====== Available records
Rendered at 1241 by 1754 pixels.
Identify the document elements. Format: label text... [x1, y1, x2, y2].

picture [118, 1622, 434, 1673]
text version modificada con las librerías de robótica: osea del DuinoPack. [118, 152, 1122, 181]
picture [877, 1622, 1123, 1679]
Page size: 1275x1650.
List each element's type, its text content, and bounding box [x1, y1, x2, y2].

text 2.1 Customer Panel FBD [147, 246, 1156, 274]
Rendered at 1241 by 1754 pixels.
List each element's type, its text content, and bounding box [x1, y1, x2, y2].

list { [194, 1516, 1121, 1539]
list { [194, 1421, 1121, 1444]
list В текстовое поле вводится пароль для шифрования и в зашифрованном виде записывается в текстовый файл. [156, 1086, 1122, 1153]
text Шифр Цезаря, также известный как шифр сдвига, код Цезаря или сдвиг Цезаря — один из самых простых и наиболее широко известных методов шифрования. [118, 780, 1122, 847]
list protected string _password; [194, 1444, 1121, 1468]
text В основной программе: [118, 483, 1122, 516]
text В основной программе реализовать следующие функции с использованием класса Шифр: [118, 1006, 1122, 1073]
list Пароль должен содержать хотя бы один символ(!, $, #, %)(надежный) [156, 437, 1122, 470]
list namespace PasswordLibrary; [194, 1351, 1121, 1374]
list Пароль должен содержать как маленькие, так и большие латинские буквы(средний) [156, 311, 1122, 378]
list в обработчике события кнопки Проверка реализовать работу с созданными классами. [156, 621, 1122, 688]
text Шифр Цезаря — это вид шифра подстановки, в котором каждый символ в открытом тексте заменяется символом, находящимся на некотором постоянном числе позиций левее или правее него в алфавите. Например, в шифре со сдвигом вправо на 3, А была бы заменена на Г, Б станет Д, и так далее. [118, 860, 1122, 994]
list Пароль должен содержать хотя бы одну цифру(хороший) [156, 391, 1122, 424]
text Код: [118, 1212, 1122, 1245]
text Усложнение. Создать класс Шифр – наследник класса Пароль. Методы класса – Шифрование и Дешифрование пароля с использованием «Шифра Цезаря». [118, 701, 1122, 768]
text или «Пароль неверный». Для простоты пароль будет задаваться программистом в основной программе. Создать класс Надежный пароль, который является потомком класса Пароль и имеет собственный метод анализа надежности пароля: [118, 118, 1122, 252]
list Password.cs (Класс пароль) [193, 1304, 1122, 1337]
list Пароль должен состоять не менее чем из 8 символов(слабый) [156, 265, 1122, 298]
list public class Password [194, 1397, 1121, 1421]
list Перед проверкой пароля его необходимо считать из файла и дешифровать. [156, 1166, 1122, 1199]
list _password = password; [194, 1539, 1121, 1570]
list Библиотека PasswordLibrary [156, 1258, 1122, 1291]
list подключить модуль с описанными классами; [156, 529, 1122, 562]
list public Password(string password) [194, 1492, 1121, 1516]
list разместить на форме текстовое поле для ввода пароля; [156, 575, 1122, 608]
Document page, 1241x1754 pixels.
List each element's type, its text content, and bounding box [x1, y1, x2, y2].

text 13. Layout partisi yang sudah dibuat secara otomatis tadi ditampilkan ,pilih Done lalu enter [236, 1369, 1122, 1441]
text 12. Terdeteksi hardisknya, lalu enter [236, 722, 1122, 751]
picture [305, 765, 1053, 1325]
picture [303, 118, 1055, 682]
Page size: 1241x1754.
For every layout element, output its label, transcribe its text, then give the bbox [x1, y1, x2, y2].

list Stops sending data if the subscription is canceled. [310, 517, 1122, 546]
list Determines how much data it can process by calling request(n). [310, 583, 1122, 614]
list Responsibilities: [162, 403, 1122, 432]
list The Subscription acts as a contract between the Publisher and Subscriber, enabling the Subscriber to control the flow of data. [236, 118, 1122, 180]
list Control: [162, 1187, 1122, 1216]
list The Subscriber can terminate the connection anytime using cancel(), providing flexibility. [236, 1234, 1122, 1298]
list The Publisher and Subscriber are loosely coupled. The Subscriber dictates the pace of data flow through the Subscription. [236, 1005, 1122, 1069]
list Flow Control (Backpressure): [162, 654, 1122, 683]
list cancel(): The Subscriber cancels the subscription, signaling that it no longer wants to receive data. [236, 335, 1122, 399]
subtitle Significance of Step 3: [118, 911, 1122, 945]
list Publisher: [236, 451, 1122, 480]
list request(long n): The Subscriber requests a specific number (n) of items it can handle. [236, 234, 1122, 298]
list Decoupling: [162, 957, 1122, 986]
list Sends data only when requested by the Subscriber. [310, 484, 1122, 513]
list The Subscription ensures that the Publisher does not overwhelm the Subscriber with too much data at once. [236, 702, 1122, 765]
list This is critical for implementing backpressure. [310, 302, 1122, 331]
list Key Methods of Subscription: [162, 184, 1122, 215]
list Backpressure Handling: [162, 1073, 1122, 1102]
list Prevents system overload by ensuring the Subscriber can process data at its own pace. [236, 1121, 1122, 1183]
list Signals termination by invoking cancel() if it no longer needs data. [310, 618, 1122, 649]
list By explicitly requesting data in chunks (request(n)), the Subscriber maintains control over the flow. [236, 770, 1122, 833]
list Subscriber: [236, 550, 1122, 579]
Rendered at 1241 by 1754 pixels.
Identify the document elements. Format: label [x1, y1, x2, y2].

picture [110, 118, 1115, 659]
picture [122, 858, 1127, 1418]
============
**Set task**
Could you edit the rows above so that each "Rendered" becomes "Displayed" and everything else stays the same?

**Final result**
Displayed at 1241 by 1754 pixels.
Identify the document elements. Format: label text... [x1, y1, x2, y2].

picture [118, 1622, 434, 1673]
text version modificada con las librerías de robótica: osea del DuinoPack. [118, 152, 1122, 181]
picture [877, 1622, 1123, 1679]
Page size: 1275x1650.
List each element's type, its text content, and bounding box [x1, y1, x2, y2].

text 2.1 Customer Panel FBD [147, 246, 1156, 274]
Displayed at 1241 by 1754 pixels.
List each element's type, its text content, and bounding box [x1, y1, x2, y2].

list { [194, 1516, 1121, 1539]
list { [194, 1421, 1121, 1444]
list В текстовое поле вводится пароль для шифрования и в зашифрованном виде записывается в текстовый файл. [156, 1086, 1122, 1153]
text Шифр Цезаря, также известный как шифр сдвига, код Цезаря или сдвиг Цезаря — один из самых простых и наиболее широко известных методов шифрования. [118, 780, 1122, 847]
list protected string _password; [194, 1444, 1121, 1468]
text В основной программе: [118, 483, 1122, 516]
text В основной программе реализовать следующие функции с использованием класса Шифр: [118, 1006, 1122, 1073]
list Пароль должен содержать хотя бы один символ(!, $, #, %)(надежный) [156, 437, 1122, 470]
list namespace PasswordLibrary; [194, 1351, 1121, 1374]
list Пароль должен содержать как маленькие, так и большие латинские буквы(средний) [156, 311, 1122, 378]
list в обработчике события кнопки Проверка реализовать работу с созданными классами. [156, 621, 1122, 688]
text Шифр Цезаря — это вид шифра подстановки, в котором каждый символ в открытом тексте заменяется символом, находящимся на некотором постоянном числе позиций левее или правее него в алфавите. Например, в шифре со сдвигом вправо на 3, А была бы заменена на Г, Б станет Д, и так далее. [118, 860, 1122, 994]
list Пароль должен содержать хотя бы одну цифру(хороший) [156, 391, 1122, 424]
text Код: [118, 1212, 1122, 1245]
text Усложнение. Создать класс Шифр – наследник класса Пароль. Методы класса – Шифрование и Дешифрование пароля с использованием «Шифра Цезаря». [118, 701, 1122, 768]
text или «Пароль неверный». Для простоты пароль будет задаваться программистом в основной программе. Создать класс Надежный пароль, который является потомком класса Пароль и имеет собственный метод анализа надежности пароля: [118, 118, 1122, 252]
list Password.cs (Класс пароль) [193, 1304, 1122, 1337]
list Пароль должен состоять не менее чем из 8 символов(слабый) [156, 265, 1122, 298]
list public class Password [194, 1397, 1121, 1421]
list Перед проверкой пароля его необходимо считать из файла и дешифровать. [156, 1166, 1122, 1199]
list _password = password; [194, 1539, 1121, 1570]
list Библиотека PasswordLibrary [156, 1258, 1122, 1291]
list подключить модуль с описанными классами; [156, 529, 1122, 562]
list public Password(string password) [194, 1492, 1121, 1516]
list разместить на форме текстовое поле для ввода пароля; [156, 575, 1122, 608]
Document page, 1241x1754 pixels.
List each element's type, its text content, and bounding box [x1, y1, x2, y2].

text 13. Layout partisi yang sudah dibuat secara otomatis tadi ditampilkan ,pilih Done lalu enter [236, 1369, 1122, 1441]
text 12. Terdeteksi hardisknya, lalu enter [236, 722, 1122, 751]
picture [305, 765, 1053, 1325]
picture [303, 118, 1055, 682]
Page size: 1241x1754.
For every layout element, output its label, transcribe its text, then give the bbox [x1, y1, x2, y2].

list Stops sending data if the subscription is canceled. [310, 517, 1122, 546]
list Determines how much data it can process by calling request(n). [310, 583, 1122, 614]
list Responsibilities: [162, 403, 1122, 432]
list The Subscription acts as a contract between the Publisher and Subscriber, enabling the Subscriber to control the flow of data. [236, 118, 1122, 180]
list Control: [162, 1187, 1122, 1216]
list The Subscriber can terminate the connection anytime using cancel(), providing flexibility. [236, 1234, 1122, 1298]
list The Publisher and Subscriber are loosely coupled. The Subscriber dictates the pace of data flow through the Subscription. [236, 1005, 1122, 1069]
list Flow Control (Backpressure): [162, 654, 1122, 683]
list cancel(): The Subscriber cancels the subscription, signaling that it no longer wants to receive data. [236, 335, 1122, 399]
subtitle Significance of Step 3: [118, 911, 1122, 945]
list Publisher: [236, 451, 1122, 480]
list request(long n): The Subscriber requests a specific number (n) of items it can handle. [236, 234, 1122, 298]
list Decoupling: [162, 957, 1122, 986]
list Sends data only when requested by the Subscriber. [310, 484, 1122, 513]
list The Subscription ensures that the Publisher does not overwhelm the Subscriber with too much data at once. [236, 702, 1122, 765]
list This is critical for implementing backpressure. [310, 302, 1122, 331]
list Key Methods of Subscription: [162, 184, 1122, 215]
list Backpressure Handling: [162, 1073, 1122, 1102]
list Prevents system overload by ensuring the Subscriber can process data at its own pace. [236, 1121, 1122, 1183]
list Signals termination by invoking cancel() if it no longer needs data. [310, 618, 1122, 649]
list By explicitly requesting data in chunks (request(n)), the Subscriber maintains control over the flow. [236, 770, 1122, 833]
list Subscriber: [236, 550, 1122, 579]
Displayed at 1241 by 1754 pixels.
Identify the document elements. Format: label [x1, y1, x2, y2].

picture [110, 118, 1115, 659]
picture [122, 858, 1127, 1418]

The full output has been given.